Modifying the catalytic preference of tributyrin in Bacillus thermocatenulatus lipase through in-silico modeling of enzyme-substrate complex.

In this study, rational design for Bacillus thermocatenulatus lipase (BTL2) was carried out to lower the activation barrier for hydrolysis of short-chain substrates. In this design, we used computational models for the enzyme-substrate (ES) complexes of tributyrin (C4) and tricaprylin (C8), which were generated through docking and molecular dynamics (MD) simulations. These ES complexes were employed in steered MD (SMD) simulations with Jarzynski's equality to estimate their relative binding free energies. Potential mutation sites for modifying the chain-length selectivity of BTL2 were found by inspecting the SMD trajectories and fine-tuning the volume and hydrophobicity of the cleft. Seven mutations (F17A, L57F, V175A, V175F, I320A, I320F and L360F) were performed to cover three binding pockets for sn-1, sn-2 and sn-3 acyl chains. The relative binding free energies of the mutant ES complexes formed by C4 and C8 ligands were calculated similarly.

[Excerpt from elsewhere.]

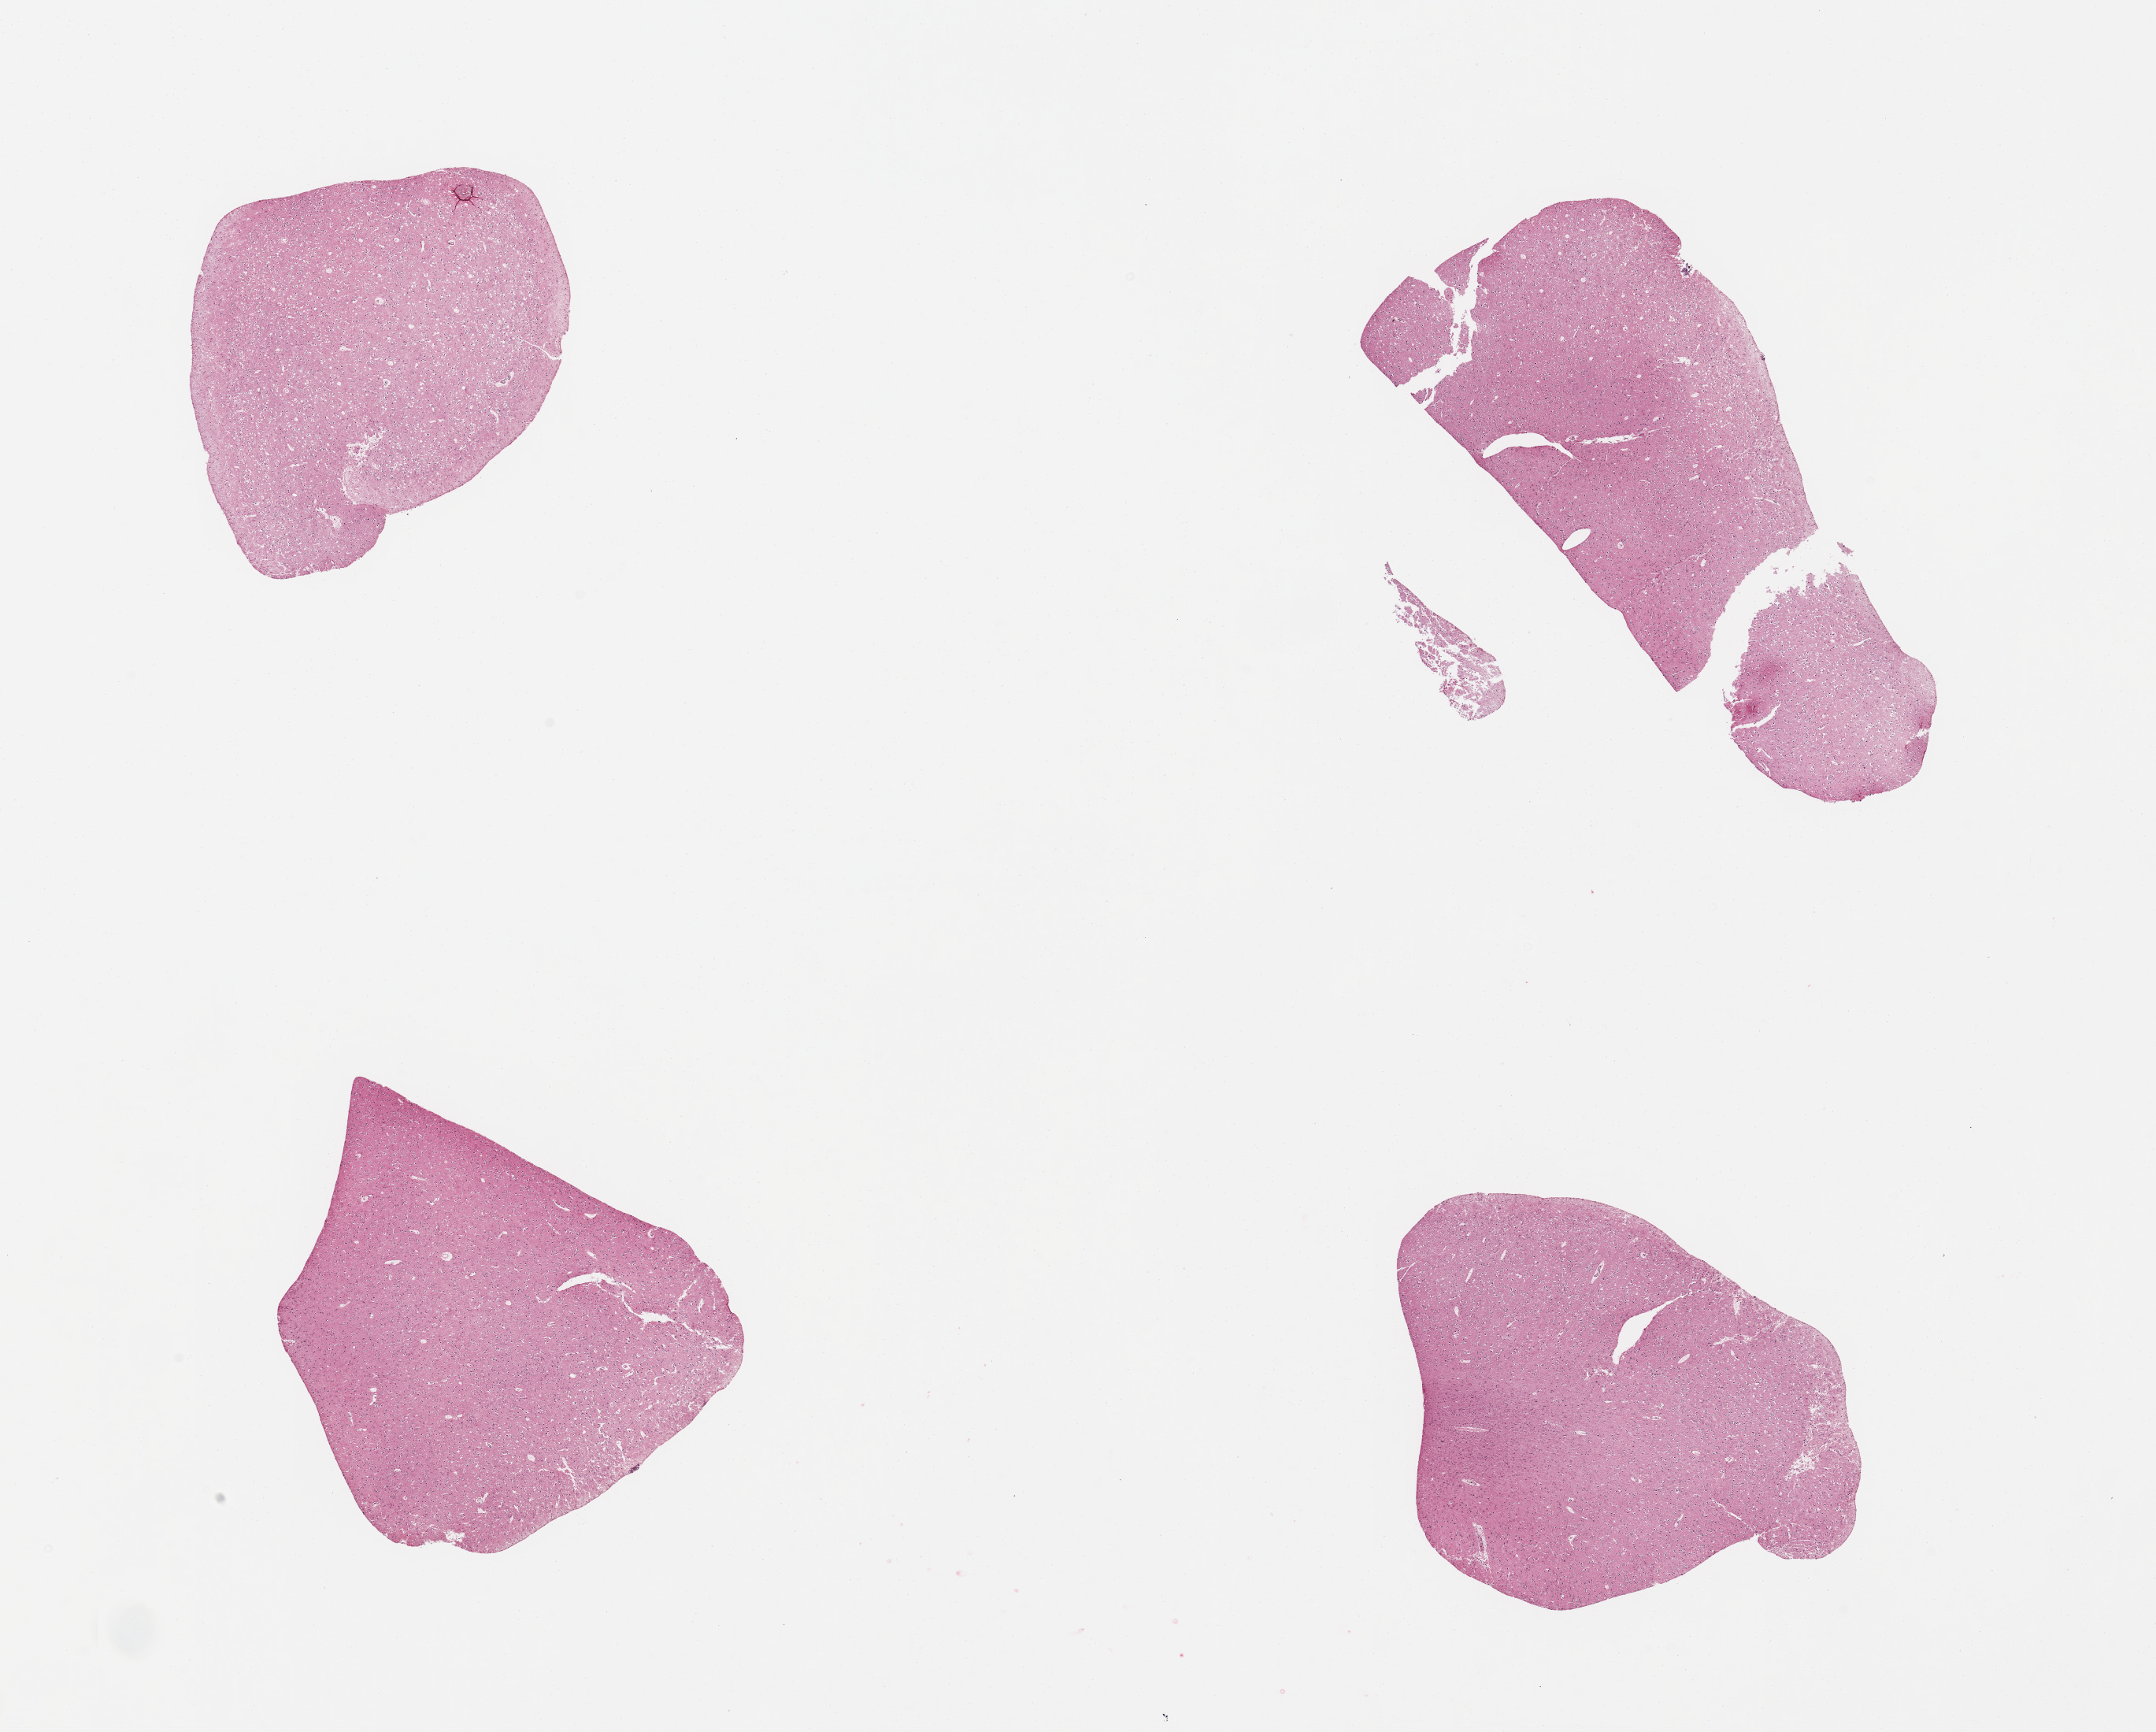
Digitized haematoxylin and eosin-stained section, brightfield — low-resolution overview of the scanned area, about 21.7 x 17.4 mm, PAXgene-fixed, paraffin-embedded tissue, sampled site (target tissue): cerebral cortex, tissue donor sample.
Pathologist's review note for this sample: 4 pieces, no abnormalities.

The experimental routines of protein engineering including site-directed mutagenesis, heterologous protein expression and purification were performed for all lipases. Steady-state specific activities towards C4 and C8 were determined for wild-type and mutant lipases, which gave an estimate of the relative change in the binding free energy of transition state complex (ES(‡)). The chain-length selectivity of mutants was determined from the relative changes in the activation barrier of hydrolysis of C4 and C8 triacylglycerol with respect to wild-type using computational and experimental findings. The most promising mutant for C4 over C8 preference was found to be L360F. We suggest that L360F may be at a critical position to lower the activation barrier for C4 and elevate it for C8 hydrolysis.